[Stored data entries]
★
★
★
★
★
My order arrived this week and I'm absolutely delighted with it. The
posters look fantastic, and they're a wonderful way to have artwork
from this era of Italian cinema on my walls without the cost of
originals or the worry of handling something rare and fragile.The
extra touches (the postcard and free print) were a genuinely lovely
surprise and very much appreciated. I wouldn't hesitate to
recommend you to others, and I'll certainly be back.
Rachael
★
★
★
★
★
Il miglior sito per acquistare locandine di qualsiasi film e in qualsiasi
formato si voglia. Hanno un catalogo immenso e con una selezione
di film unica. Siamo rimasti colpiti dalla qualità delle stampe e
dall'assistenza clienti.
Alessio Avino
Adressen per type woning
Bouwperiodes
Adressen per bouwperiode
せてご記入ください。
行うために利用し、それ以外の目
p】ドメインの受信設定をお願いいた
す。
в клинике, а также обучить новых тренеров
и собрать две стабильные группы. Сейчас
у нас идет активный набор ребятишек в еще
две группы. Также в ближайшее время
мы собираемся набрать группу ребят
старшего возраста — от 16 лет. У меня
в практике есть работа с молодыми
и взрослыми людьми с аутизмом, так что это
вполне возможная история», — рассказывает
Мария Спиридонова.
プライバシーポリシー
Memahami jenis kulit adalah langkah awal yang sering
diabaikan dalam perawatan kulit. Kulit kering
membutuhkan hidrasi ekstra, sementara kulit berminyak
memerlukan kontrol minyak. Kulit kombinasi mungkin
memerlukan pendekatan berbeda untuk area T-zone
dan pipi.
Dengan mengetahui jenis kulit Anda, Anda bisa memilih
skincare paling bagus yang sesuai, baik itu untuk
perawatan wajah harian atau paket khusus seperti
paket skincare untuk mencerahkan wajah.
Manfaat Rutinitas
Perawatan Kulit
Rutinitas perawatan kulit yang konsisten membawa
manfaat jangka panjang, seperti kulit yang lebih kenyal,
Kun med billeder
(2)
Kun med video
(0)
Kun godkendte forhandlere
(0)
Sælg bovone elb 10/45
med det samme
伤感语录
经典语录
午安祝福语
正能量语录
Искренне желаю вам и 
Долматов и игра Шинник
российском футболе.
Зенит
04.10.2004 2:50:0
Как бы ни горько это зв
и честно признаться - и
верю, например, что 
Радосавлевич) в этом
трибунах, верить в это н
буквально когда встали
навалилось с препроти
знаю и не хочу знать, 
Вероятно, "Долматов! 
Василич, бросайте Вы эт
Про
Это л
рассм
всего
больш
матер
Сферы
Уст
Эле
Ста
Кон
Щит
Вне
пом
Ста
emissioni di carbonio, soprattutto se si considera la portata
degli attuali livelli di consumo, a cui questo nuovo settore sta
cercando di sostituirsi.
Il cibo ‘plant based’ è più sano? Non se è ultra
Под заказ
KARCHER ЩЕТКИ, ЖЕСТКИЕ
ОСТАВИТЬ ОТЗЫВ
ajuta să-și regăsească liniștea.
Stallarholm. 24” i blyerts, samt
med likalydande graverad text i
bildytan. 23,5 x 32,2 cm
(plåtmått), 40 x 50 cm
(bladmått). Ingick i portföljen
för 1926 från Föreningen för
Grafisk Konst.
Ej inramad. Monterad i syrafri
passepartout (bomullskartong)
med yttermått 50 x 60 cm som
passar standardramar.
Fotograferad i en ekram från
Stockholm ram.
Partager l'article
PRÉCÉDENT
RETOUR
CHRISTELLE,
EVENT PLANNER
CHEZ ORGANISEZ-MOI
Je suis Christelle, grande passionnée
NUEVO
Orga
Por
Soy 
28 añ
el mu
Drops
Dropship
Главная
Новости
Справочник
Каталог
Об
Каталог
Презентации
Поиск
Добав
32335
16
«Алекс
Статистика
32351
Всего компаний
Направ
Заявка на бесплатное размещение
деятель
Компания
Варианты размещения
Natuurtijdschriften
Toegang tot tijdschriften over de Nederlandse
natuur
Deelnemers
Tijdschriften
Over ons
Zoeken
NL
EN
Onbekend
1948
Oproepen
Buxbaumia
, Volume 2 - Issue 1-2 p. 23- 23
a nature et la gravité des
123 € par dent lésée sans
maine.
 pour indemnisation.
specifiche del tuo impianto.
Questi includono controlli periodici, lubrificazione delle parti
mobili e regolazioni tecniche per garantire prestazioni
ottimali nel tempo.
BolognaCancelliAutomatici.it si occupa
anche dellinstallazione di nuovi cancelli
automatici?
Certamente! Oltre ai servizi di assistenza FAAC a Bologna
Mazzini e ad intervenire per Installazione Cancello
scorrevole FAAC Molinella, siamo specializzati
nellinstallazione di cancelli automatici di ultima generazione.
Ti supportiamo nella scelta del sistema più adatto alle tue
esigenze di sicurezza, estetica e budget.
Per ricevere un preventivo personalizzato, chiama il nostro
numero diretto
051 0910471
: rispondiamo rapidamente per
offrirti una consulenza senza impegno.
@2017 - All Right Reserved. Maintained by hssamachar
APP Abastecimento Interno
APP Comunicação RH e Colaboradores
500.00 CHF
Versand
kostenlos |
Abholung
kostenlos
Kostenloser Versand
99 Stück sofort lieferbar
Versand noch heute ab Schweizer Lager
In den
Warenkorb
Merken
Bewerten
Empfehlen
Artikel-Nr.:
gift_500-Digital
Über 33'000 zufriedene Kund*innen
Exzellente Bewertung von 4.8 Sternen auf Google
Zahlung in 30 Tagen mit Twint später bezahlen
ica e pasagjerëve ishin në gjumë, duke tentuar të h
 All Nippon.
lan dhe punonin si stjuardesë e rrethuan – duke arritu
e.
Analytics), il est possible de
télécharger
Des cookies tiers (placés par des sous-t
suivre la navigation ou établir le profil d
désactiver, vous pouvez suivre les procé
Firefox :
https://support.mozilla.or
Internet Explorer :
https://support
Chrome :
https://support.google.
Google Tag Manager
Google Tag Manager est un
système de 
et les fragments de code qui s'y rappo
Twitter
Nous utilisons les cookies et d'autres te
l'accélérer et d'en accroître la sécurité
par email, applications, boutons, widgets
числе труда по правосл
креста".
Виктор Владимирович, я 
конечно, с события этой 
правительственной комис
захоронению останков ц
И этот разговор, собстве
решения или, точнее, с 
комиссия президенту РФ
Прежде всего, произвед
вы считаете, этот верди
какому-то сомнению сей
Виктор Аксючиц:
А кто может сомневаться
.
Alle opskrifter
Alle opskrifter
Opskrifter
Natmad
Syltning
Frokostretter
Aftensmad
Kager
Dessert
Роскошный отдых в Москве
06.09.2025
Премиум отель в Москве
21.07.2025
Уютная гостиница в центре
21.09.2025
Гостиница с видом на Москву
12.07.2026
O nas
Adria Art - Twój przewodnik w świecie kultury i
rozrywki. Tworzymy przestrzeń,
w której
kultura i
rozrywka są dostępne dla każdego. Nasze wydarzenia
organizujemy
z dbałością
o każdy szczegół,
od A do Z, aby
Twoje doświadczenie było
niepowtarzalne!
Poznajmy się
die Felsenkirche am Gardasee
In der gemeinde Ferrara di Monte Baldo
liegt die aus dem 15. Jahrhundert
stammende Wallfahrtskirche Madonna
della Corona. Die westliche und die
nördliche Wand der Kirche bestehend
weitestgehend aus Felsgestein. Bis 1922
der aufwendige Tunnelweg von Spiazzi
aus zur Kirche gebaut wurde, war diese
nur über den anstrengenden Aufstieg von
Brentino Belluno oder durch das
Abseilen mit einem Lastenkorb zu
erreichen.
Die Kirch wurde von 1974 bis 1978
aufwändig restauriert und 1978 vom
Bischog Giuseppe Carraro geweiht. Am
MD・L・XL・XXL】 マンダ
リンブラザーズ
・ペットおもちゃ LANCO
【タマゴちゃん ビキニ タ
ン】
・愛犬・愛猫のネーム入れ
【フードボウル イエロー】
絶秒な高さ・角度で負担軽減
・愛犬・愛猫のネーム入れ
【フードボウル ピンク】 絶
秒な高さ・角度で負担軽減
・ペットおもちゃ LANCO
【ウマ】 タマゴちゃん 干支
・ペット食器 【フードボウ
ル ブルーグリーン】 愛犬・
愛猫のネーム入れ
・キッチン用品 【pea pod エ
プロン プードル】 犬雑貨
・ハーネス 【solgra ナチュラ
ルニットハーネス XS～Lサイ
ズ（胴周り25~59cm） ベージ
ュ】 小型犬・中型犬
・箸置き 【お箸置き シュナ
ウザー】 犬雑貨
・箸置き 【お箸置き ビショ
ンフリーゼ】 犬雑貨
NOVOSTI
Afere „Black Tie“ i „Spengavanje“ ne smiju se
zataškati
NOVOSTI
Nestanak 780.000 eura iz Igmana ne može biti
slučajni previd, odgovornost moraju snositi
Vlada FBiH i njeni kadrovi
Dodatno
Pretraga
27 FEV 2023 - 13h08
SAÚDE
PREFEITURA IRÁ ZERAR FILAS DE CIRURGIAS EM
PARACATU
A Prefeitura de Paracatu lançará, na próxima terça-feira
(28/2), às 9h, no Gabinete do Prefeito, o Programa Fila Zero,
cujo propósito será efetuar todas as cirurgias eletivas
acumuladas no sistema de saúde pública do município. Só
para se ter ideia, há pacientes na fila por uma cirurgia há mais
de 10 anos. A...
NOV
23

> _EXERCISE AIM_
Copy out all lines from the records where the word "wurde" appears.

> _OUTPUT FOR THIS EXERCISE_
aus zur Kirche gebaut wurde, war diese
Die Kirch wurde von 1974 bis 1978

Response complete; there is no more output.